Argentina: Former President Charged With Treason

Published: 08 December 2017

432px-Cristina Fernandez de Kirchner 2011-12-10

Cristina Fernandez de Kirchner (Photo: Casa Rosada (Argentina Presidency of the Nation), CC BY-SA 2.0)

By Renee Picard

An Argentine federal judge indicted ex-president Cristina Fernandez de Kirchner for treason and other charges related to allegations that she covered up Iran’s possible involvement in a 1994 bombing of the AMIA Jewish center in Buenos Aires, according to Reuters.

The federal judge, Claudio Bonadio, accused Fernandez on Thursday in a 491-page ruling of concealing Iran’s role in the 1994 attack that killed 85 people in exchange for trade agreements with the country.

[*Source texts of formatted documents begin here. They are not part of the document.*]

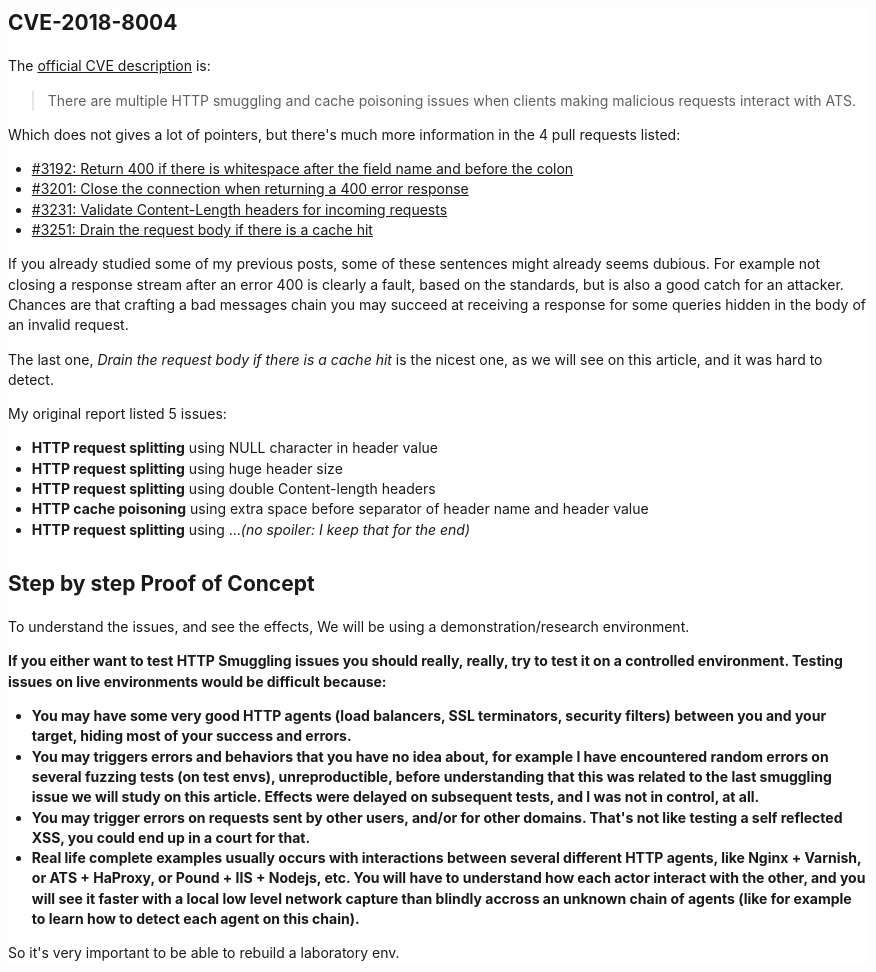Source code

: ## CVE-2018-8004

The [official CVE description][CVE] is:

> There are multiple HTTP smuggling and cache poisoning issues when clients making malicious requests interact with ATS.

Which does not gives a lot of pointers, but there's much more information in the 4 pull requests listed:

* [#3192: Return 400 if there is whitespace after the field name and before the colon][PULL_REQUEST_3192]
* [#3201: Close the connection when returning a 400 error response][PULL_REQUEST_3201]
* [#3231: Validate Content-Length headers for incoming requests ][PULL_REQUEST_3231]
* [#3251:  Drain the request body if there is a cache hit][PULL_REQUEST_3251]

If you already studied some of my previous posts, some of these sentences might already seems dubious. For example not closing a response stream after an error 400 is clearly a fault, based on the standards, but is also a good catch for an attacker. Chances are that crafting a bad messages chain you may succeed at receiving a response for some queries hidden in the body of an invalid request.

The last one, *Drain the request body if there is a cache hit* is the nicest one, as we will see on this article, and it was hard to detect.

My original report listed 5 issues:

* **HTTP request splitting** using NULL character in header value
* **HTTP request splitting** using huge header size
* **HTTP request splitting** using double Content-length headers
* **HTTP cache poisoning** using extra space before separator of header name and header value
* **HTTP request splitting** using ...*(no spoiler: I keep that for the end)*

## Step by step Proof of Concept

To understand the issues, and see the effects, We will be using a demonstration/research environment.

**If you either want to test HTTP Smuggling issues you should really, really, try to test it on a controlled environment. Testing issues on live environments would be difficult because:**

* **You may have some very good HTTP agents (load balancers, SSL terminators, security filters) between you and your target, hiding most of your success and errors.**
* **You may triggers errors and behaviors that you have no idea about, for example I have encountered random errors on several fuzzing tests (on test envs), unreproductible, before understanding that this was related to the last smuggling issue we will study on this article. Effects were delayed on subsequent tests, and I was not in control, at all.**
* **You may trigger errors on requests sent by other users, and/or for other domains. That's not like testing a self reflected XSS, you could end up in a court for that.**
* **Real life complete examples usually occurs with interactions between several different HTTP agents, like Nginx + Varnish, or ATS + HaProxy, or Pound + IIS + Nodejs, etc. You will have to understand how each actor interact with the other, and you will see it faster with a local low level network capture than blindly accross an unknown chain of agents (like for example to learn how to detect each agent on this chain).**

So it's very important to be able to rebuild a laboratory env.


  [FRENCH]: https://www.makina-corpus.com/blog/metier/2018/securite-contrebande-de-http-apache-traffic-server
  [SHODAN]: https://www.shodan.io/search?query=Server%3A+ATS
  [ATS]: http://trafficserver.apache.org/
  [CVE]: https://nvd.nist.gov/vuln/detail/CVE-2018-8004
  [CVE_2016_8743]: https://nvd.nist.gov/vuln/detail/CVE-2016-8743
  [PULL_REQUEST_3192]: https://github.com/apache/trafficserver/pull/3192
  [PULL_REQUEST_3201]: https://github.com/apache/trafficserver/pull/3201
  [PULL_REQUEST_3231]: https://github.com/apache/trafficserver/pull/3231
  [PULL_REQUEST_3251]: https://github.com/apache/trafficserver/pull/3251
  [RFC7230_3_3_2]: https://tools.ietf.org/html/rfc7230#section-3.3.2
  [RFC7230_3_3_3]: https://tools.ietf.org/html/rfc7230#section-3.3.3
  [RFC7230_3_2_4]: https://tools.ietf.org/html/rfc7230#section-3.2.4
  [HAPROXY]: https://www.haproxy.org/
  [NGINX_ISSUE]: https://trac.nginx.org/nginx/ticket/1014
  [ANNOUNCE]: https://lists.apache.org/thread.html/7df882eb09029a4460768a61f88a30c9c30c9dc88e9bcc6e19ba24d5@%3Cusers.trafficserver.apache.org%3E
  [PREVIOUS_DETAILS]: https://regilero.github.io/security/english/2015/10/04/http_smuggling_in_2015_part_one/#toc4
  [ALBINOWAX]: https://twitter.com/albinowax
  [DESYNC]: https://portswigger.net/blog/http-desync-attacks-request-smuggling-reborn
  [BURP]: https://portswigger.net/burp/communitydownload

She allegedly made the grain-for-oil deal in 2013, which resulted in Iranians accused of participation in the bombing to purportedly avoid prosecution.

The ruling is based off an investigation from 2015 by prosecutor Alberto Nisman who was found shot dead in his home a few days after presenting his case against Fernandez in court and hours before he was expected to brief Congress on his findings. His death was officially classified as a suicide. 

Judge Bonadio also charged former Foreign Minister Hector Timerman for possible involvement.

Fernandez is expected to begin a term as senator on Sunday. The post will give her immunity from arrest, yet with two-thirds of votes from the Senate Fernandez can be stripped of this privilege. Bonadio requested for her arrest to be allowed. Fernandez already faces several unrelated corruption charges.

In Argentina, treason is punishable by a 10 to 25 year prison sentence.

On Thursday, Fernandez denied any wrongdoing during a press conference, saying that the deal "was an act of foreign policy that cannot be prosecuted…From the legal point of view, it is nonsense" to suggest signing the deal amounted to "treason," reported Radio Free Europe/Radio Liberty.

She also claimed her indictment was politically motivated. She accused President Mauricio Macri of planning the prosecution to divert attention away from controversial reforms.

“We will not be silent, we will not get scared,” Fernandez said, according to The New York Times.